LeBron's Pals Spark Akron
Most players who move from high school to Division I ball have to give up stardom and learn to be part of a supporting cast. Not Akron sophomores Dru Joyce and Romeo Travis. As teammates of Cleveland Cavaliers star LeBron James at St. Vincent--St. Mary High in Akron, Joyce and Travis knew nothing but complementary roles. "When you play with LeBron, he does so much that you don't have to do as much for your team to be successful," says Travis, a 6'7", 220-pound forward, "so some people wonder if you can really play."
No one should wonder any longer. Thanks in large part to Joyce, a 6-foot point guard who dishes out 4.6 assists a game, and Travis, who stepped into the starting lineup for injured Jeremiah Wood in early January and is the team's second-leading scorer (11.5) and rebounder (7.5 per game), the Zips (17--8 overall, 10--6 in the MAC) are enjoying their first winning season in five years. Picked to finish fifth in the MAC East, they are in a four-way tie for second place and have a good chance of making the postseason for the first time since 1989, when Bob Huggins led them to the NIT. (Akron's last trip to the NCAAs was in 1986.)
James has attended three Zips games this season, and Joyce and Travis talk to him on the phone several times a week. They also visit his house whenever he is back in town. "We're definitely close," says Travis. "We follow him, and he follows us."
Learning to play with guys who are mere mortals wasn't easy for Joyce and Travis. "I had a lot of lazy habits when I first got here," says Joyce, who boasts a solid 2-to-1 assist-to-turnover ratio. "When LeBron was on your team, you could just throw the ball up there, and you knew he was going to get it because nobody could outjump him. I can't do that in college."

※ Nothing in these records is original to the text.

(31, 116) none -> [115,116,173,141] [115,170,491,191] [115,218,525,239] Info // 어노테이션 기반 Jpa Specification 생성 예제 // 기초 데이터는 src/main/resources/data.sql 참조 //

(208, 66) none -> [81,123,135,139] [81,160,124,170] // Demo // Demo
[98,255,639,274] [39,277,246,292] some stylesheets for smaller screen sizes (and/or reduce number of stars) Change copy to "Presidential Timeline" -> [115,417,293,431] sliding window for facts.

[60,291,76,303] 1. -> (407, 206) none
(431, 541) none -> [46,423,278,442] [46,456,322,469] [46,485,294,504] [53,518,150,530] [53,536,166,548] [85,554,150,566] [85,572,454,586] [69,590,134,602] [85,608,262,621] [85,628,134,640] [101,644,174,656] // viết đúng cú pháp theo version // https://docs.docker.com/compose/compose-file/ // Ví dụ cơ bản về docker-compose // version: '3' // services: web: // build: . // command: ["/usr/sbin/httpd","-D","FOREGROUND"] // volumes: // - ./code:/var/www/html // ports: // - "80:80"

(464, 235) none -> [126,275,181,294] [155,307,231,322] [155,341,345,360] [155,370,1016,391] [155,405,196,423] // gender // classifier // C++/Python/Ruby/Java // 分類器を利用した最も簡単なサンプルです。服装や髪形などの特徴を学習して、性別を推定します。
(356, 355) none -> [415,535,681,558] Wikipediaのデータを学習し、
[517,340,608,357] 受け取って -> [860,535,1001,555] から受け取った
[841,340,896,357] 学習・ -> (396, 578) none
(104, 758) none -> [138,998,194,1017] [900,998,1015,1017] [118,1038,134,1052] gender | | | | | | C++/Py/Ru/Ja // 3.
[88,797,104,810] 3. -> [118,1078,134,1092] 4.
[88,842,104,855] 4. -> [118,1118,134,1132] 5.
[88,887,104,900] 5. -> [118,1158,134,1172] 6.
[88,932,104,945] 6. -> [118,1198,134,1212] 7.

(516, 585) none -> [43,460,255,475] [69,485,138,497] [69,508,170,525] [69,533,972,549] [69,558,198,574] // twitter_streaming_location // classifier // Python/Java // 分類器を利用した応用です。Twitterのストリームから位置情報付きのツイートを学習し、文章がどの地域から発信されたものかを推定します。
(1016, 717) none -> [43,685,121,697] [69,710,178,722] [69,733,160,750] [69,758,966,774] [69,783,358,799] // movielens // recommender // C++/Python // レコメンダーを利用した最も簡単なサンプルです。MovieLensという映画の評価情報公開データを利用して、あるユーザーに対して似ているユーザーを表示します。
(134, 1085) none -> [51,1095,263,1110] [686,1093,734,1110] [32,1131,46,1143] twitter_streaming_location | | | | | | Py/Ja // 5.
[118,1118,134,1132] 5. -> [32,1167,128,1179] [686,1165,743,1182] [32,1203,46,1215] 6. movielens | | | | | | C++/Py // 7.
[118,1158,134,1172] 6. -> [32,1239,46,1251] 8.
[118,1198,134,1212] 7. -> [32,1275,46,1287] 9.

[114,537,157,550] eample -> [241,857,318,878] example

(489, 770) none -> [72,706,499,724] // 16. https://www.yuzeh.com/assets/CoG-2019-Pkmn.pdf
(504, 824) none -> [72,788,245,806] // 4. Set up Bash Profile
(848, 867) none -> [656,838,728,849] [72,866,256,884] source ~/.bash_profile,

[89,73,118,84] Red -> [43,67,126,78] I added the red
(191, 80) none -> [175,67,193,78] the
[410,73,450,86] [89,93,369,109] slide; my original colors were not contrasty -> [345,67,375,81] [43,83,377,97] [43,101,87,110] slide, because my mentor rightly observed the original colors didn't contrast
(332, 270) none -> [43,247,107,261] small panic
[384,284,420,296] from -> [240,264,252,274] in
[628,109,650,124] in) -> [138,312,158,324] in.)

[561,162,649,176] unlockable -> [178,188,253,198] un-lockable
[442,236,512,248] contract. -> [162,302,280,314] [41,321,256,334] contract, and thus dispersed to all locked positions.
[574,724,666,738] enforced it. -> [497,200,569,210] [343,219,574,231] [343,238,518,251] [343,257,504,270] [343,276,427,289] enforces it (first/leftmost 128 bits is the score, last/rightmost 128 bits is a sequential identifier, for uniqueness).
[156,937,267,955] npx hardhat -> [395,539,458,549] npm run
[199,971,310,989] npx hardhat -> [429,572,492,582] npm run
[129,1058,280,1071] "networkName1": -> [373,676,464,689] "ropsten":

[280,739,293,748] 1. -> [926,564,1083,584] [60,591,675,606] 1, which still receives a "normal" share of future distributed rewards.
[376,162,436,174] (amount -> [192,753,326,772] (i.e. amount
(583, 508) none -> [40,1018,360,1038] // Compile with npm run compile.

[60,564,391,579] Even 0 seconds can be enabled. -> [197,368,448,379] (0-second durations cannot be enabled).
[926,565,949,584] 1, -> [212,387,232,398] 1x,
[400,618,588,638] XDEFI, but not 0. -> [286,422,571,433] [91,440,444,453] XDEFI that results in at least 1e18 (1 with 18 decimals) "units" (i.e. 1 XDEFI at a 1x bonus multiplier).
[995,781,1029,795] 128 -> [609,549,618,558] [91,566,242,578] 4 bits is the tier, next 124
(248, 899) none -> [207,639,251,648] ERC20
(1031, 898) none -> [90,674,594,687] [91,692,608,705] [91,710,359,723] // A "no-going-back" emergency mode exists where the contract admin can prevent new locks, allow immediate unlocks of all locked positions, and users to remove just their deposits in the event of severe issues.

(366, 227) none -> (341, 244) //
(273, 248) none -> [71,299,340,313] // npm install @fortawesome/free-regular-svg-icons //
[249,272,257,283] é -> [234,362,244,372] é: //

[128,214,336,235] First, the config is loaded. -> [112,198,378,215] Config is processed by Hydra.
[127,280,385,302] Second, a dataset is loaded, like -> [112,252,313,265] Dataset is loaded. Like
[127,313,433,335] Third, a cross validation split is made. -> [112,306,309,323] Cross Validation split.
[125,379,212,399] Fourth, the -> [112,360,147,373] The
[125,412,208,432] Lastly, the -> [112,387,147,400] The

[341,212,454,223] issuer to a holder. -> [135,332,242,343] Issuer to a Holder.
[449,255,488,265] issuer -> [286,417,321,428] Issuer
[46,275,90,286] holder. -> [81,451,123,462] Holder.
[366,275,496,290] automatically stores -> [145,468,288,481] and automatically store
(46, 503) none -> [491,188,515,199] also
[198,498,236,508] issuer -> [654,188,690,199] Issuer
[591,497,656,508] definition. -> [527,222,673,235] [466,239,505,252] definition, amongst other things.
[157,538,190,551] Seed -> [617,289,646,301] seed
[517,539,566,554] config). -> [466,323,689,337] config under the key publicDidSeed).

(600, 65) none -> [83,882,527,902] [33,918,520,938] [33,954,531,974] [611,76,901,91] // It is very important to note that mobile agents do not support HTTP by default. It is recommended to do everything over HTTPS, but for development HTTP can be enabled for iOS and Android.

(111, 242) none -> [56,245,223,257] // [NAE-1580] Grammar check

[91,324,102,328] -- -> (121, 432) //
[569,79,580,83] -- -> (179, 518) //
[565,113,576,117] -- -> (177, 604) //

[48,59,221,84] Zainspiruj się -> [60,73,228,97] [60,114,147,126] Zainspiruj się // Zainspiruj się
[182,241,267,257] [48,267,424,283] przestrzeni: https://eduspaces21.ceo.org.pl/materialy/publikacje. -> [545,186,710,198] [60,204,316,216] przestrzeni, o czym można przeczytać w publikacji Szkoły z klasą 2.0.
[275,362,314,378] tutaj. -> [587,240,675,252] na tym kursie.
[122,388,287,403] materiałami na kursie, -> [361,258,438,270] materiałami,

Not everything about the college game has been a big adjustment. Joyce and Travis still play their home games at Rhodes Arena, where St. Vincent-- St. Mary played during the duo's final two years in high school. And they are very familiar with Akron coach Keith Dambrot, whom they and James got to know in middle school when they attended the dollar clinics he ran at the local Jewish community center. Dambrot later coached St. V-M to the first two of the three state championships the school won with James and Joyce (Travis transferred in as a sophomore, a year after the first of those titles), before becoming an assistant at Akron in June 2001.
"Those guys lost, what, five games in high school?" says Dambrot. "They are used to winning; they expect it. A lot of that attitude has rubbed off on our other guys, and that's a key to why we are winning now."
COLOR PHOTO
JEFF HARWELL/ZIPS SPORTS PHOTOGRAPHY (TRAVIS)
JAMES GANG
LeBron's former running mate Travis has been an inside force for the Zips.